### Your objective:
Leaving out pictures, output exactly the lines below from the one that has "Two objects, brown" through the one that has "A reviewer's note", and nothing else.
The records below:
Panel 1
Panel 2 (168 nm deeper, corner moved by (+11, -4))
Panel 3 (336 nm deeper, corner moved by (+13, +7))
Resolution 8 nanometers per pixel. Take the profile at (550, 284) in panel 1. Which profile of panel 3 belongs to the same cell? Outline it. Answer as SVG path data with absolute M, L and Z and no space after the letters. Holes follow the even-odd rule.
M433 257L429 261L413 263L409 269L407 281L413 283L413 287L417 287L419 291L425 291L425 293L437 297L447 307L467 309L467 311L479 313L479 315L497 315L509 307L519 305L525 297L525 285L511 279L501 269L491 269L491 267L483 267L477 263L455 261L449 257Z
End of The records.
The records below:
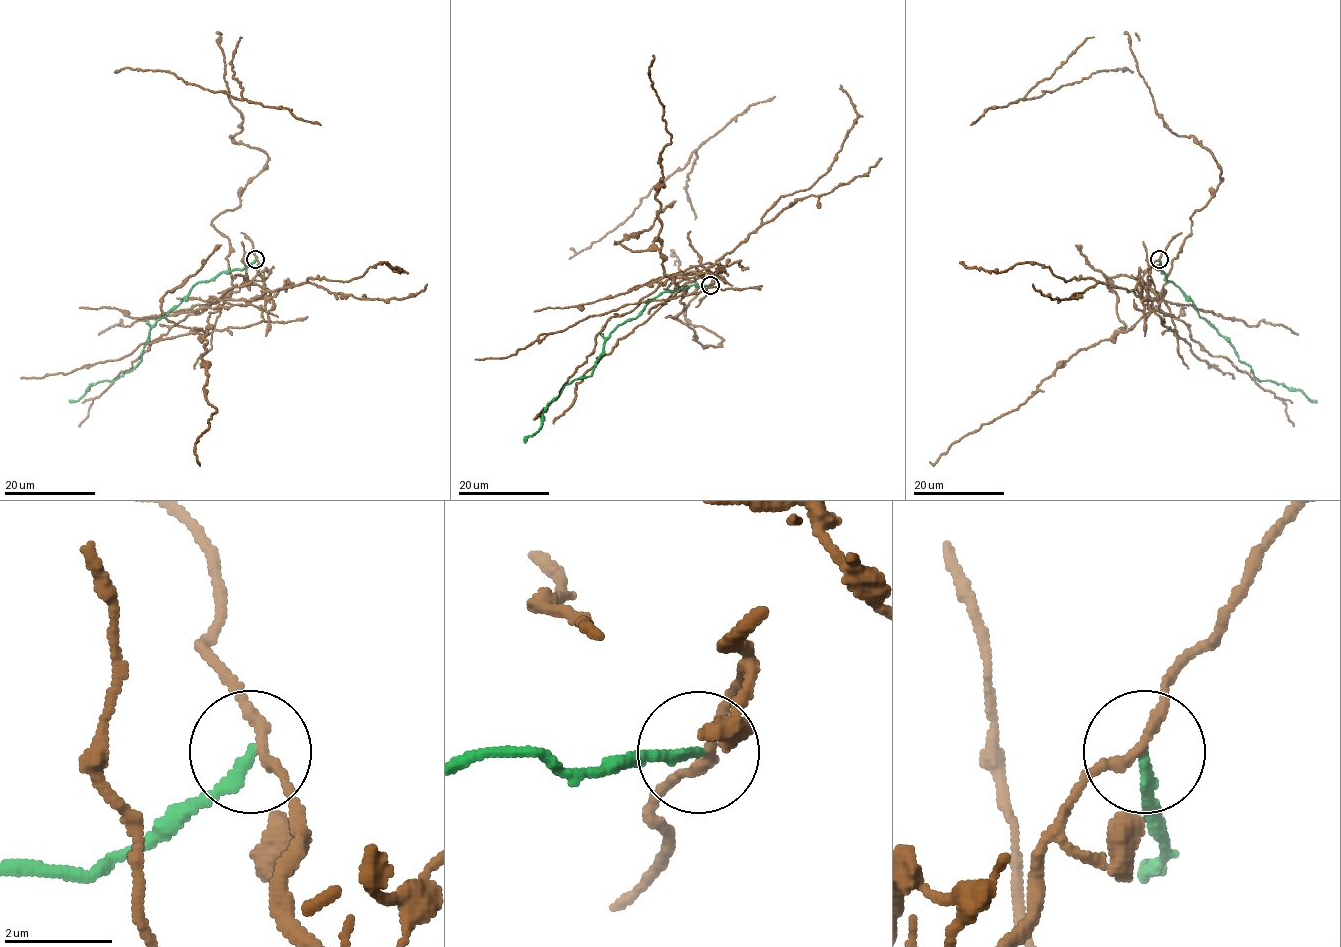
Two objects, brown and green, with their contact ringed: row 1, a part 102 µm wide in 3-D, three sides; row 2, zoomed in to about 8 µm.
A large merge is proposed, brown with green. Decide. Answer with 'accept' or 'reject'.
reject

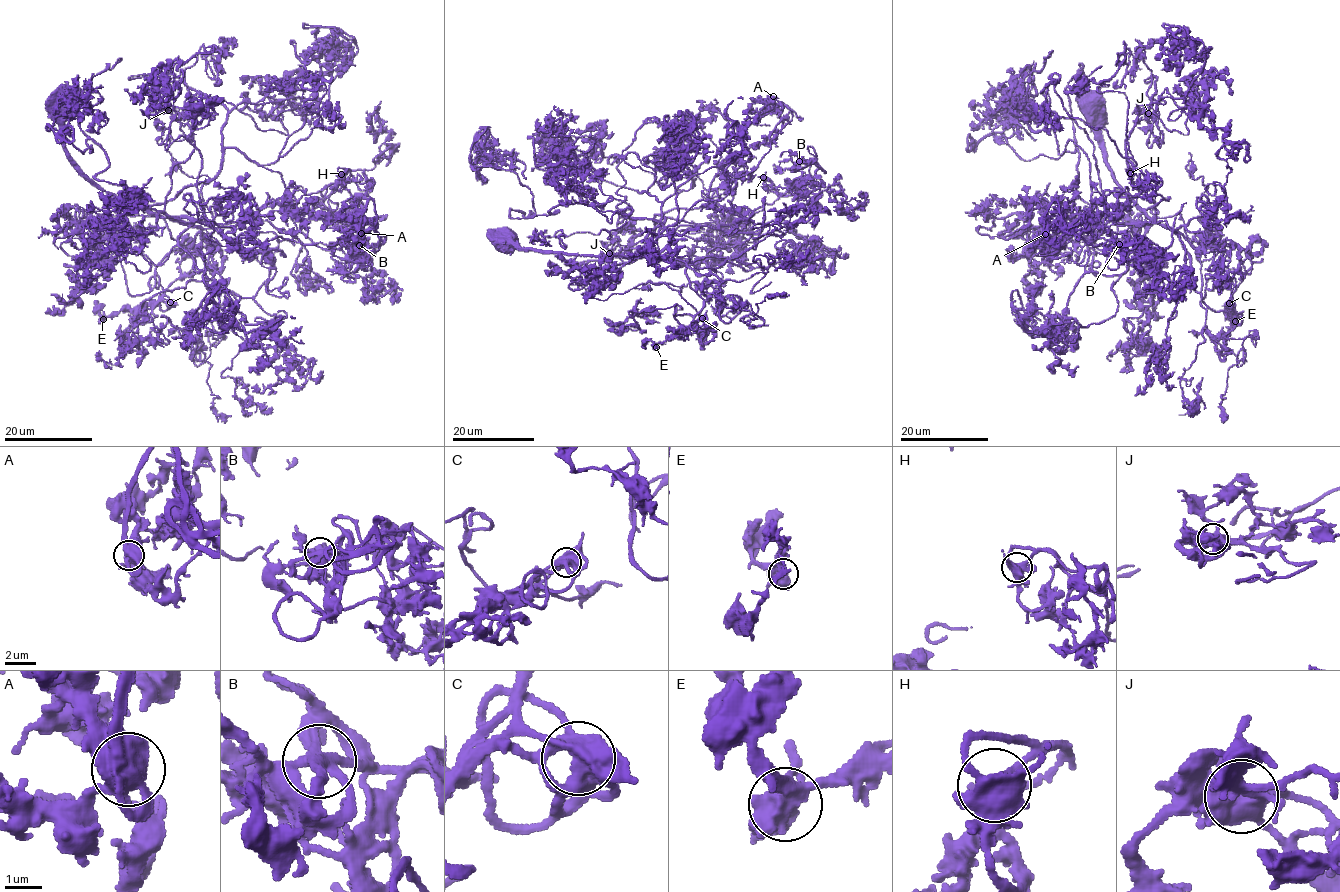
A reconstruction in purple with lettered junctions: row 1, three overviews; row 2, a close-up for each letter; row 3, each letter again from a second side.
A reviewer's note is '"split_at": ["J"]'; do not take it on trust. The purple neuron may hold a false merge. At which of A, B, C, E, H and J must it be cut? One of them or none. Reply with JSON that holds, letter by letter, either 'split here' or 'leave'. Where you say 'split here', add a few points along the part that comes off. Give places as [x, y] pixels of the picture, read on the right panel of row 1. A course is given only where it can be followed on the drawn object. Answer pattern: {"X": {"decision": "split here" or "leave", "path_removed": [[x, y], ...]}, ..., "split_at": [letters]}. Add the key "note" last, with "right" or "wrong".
End of The records.
The records below:
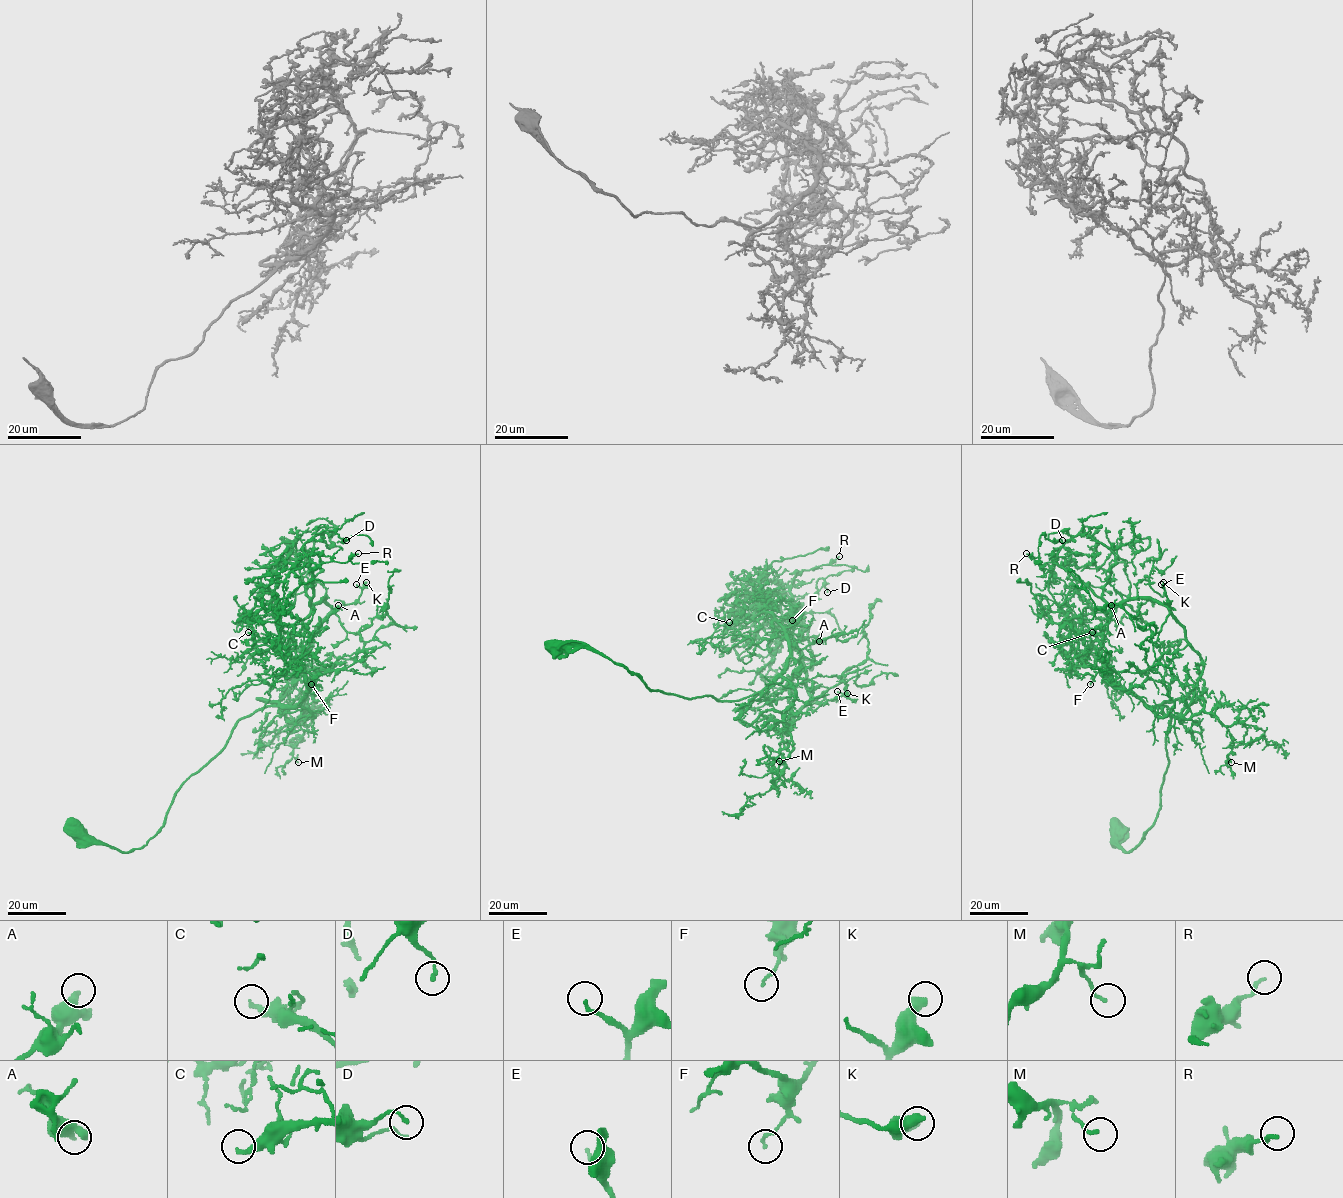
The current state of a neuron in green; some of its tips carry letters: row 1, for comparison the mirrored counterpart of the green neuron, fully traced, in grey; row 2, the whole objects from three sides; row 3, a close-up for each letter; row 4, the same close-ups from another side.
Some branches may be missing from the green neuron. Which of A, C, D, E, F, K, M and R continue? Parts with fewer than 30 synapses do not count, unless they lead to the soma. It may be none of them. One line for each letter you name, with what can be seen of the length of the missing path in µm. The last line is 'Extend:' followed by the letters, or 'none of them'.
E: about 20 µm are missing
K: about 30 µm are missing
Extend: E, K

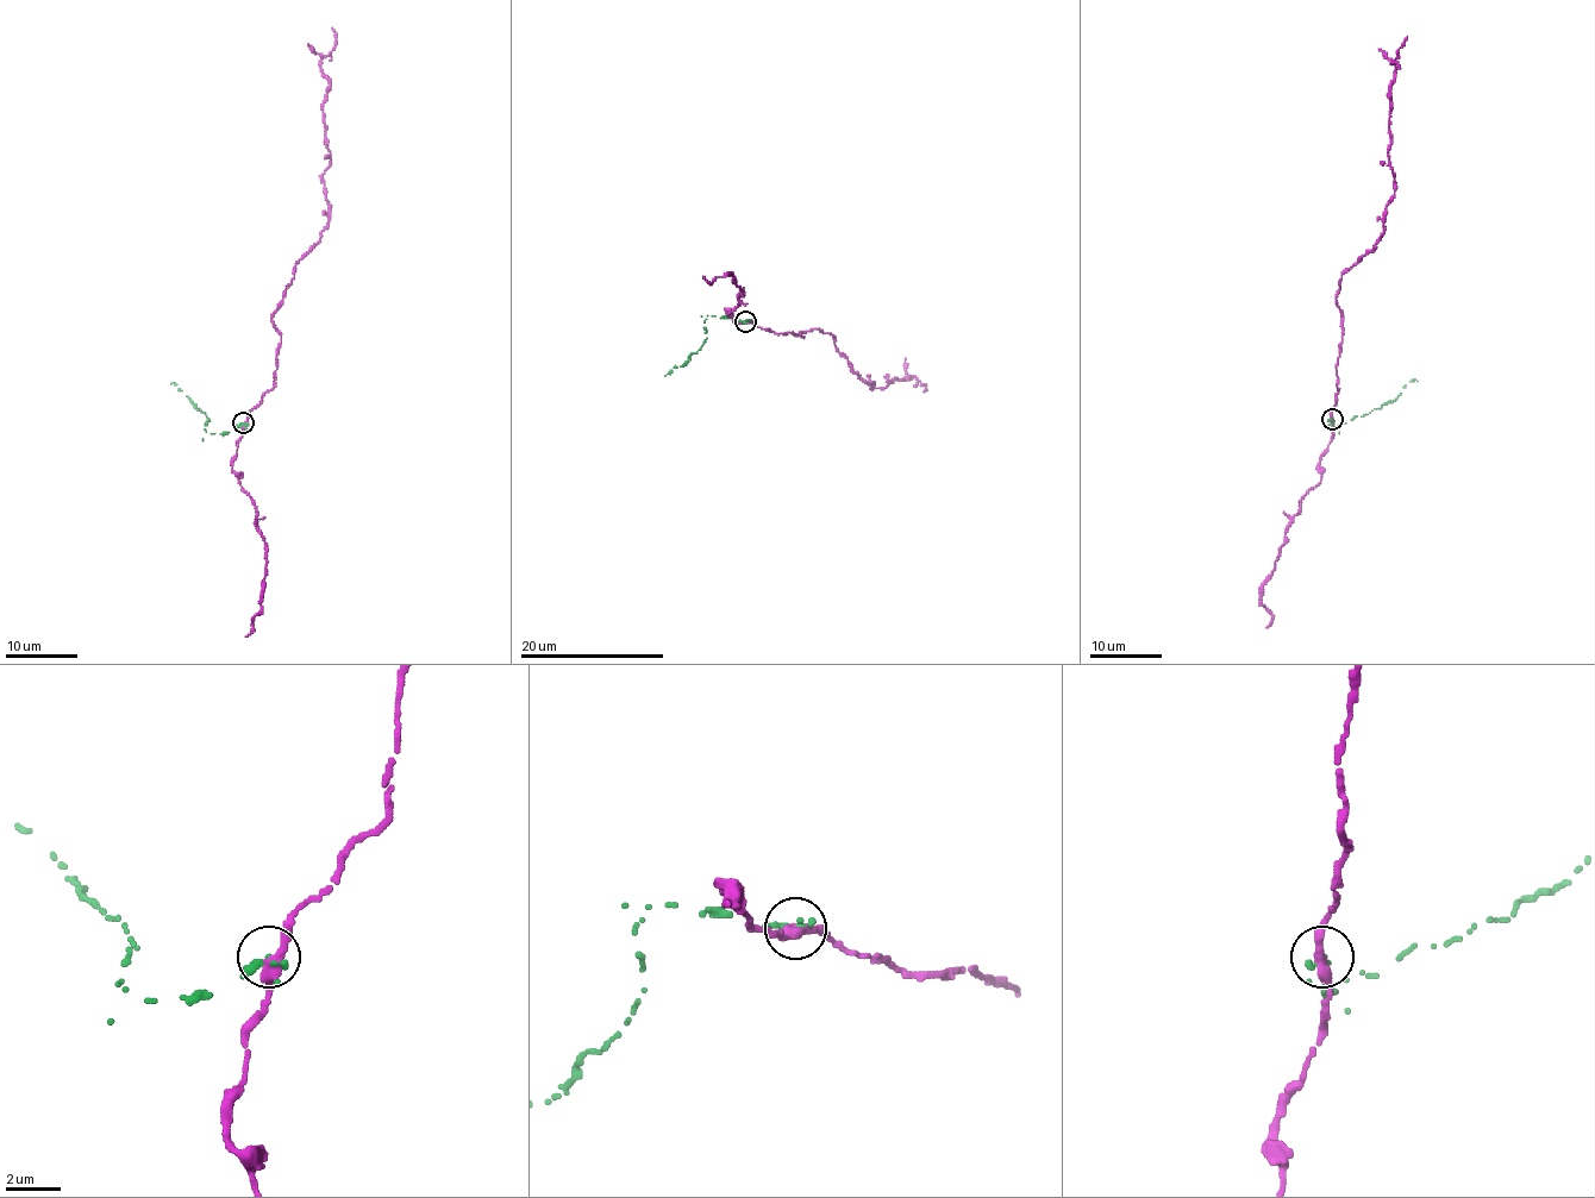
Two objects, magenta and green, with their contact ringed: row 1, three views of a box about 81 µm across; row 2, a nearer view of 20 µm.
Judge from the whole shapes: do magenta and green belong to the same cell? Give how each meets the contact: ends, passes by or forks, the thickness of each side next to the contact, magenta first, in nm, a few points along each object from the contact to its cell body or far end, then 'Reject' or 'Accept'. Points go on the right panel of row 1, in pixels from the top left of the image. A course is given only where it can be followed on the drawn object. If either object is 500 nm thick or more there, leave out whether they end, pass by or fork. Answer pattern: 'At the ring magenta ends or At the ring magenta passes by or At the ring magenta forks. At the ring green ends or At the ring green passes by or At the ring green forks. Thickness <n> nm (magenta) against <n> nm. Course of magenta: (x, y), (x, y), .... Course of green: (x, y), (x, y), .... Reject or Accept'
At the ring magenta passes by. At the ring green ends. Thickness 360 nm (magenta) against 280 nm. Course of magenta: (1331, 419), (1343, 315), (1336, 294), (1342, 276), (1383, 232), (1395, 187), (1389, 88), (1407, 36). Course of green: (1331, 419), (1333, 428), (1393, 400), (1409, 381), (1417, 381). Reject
End of The records.
### Answer area:
Two objects, brown and green, with their contact ringed: row 1, a part 102 µm wide in 3-D, three sides; row 2, zoomed in to about 8 µm.
A large merge is proposed, brown with green. Decide. Answer with 'accept' or 'reject'.
reject

A reconstruction in purple with lettered junctions: row 1, three overviews; row 2, a close-up for each letter; row 3, each letter again from a second side.
A reviewer's note is '"split_at": ["J"]'; do not take it on trust. The purple neuron may hold a false merge. At which of A, B, C, E, H and J must it be cut? One of them or none. Reply with JSON that holds, letter by letter, either 'split here' or 'leave'. Where you say 'split here', add a few points along the part that comes off. Give places as [x, y] pixels of the picture, read on the right panel of row 1. A course is given only where it can be followed on the drawn object. Answer pattern: {"X": {"decision": "split here" or "leave", "path_removed": [[x, y], ...]}, ..., "split_at": [letters]}. Add the key "note" last, with "right" or "wrong".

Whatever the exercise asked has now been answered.